Radio Emulator

Introduction

We typically develop hardware and software solutions that are components of larger systems, with both upstream controlling applications and downstream controlled components. With a focus on digital communications, we have had to develop radio emulators to be able to successfully develop and test our primary applications, or as part of a broader simulation/emulation environment. Simulation versus emulation, what is the difference? The following quote describes the differences in terminology.

Emulation is the process of mimicking the outwardly observable behavior to match an existing target. The internal state of the emulation mechanism does not have to accurately reflect the internal state of the target which it is emulating. Simulation, on the other hand, involves modeling the underlying state of the target. The end result of a good simulation is that the simulation model will emulate the target which it is simulating.

For our developments, we distinguish the term “network emulation” from “network simulation” based primarily on the real time nature of network emulation versus simulation. Most of our hardware in the loop (HWIL) developments require real time emulation — whereas OPNET and other products such as ns-3, are discrete event based network simulators that are not real-time. The differences between the terms network emulation and simulation are further described in the news post Network Emulation vs. Simulation.

This network emulation typically occurs at the control plane for networked devices, but can also required emulation of the data plane such as when emulating the queuing and delay characteristics of a bandwidth constrained device to emulate and test network latencies representing the transfer of data over a wireless shared medium.

The necessity for developing custom network emulators stemmed from the custom messaging protocols or content, and the behavior characteristics that we not achievable through the use of either a commercial or open source network emulation package available at the time of the development.

The following sections describe these custom real time network emulation developments. Click and item to expand the panel for viewing details on the emulator described in the heading text.

For the iNET Link Manager, while we developed the radio control application, we were not provided the actual radio hardware, which makes it virtually impossible to develop, test, and verify our controlling application. Radio hardware can be both expensive and often times development time lines do not coincide with our development ambitions, so we had to create substitutes.

**Extracted data:**
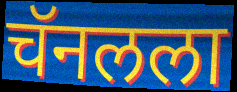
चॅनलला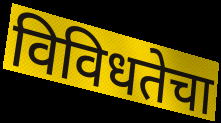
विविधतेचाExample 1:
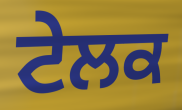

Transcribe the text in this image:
---
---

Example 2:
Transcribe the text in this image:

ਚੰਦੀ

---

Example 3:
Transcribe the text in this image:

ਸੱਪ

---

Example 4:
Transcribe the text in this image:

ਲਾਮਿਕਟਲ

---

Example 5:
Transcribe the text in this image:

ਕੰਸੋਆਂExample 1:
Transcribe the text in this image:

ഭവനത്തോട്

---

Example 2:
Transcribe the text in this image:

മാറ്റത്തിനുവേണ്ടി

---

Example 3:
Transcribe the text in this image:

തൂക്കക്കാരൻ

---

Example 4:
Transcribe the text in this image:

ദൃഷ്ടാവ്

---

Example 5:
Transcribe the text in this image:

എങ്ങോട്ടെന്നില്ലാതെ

**Goals:**
1: According to the radio emulator text, what primarily distinguishes network emulation from network simulation?
2: In the radio emulator text, which actions on the controlling application become virtually impossible when the actual radio hardware is not provided? List them all.
None of the material is needed here.

**List of solutions:**
1: The real-time nature of network emulation, as opposed to simulation.

2:
- Develop
- Test
- Verify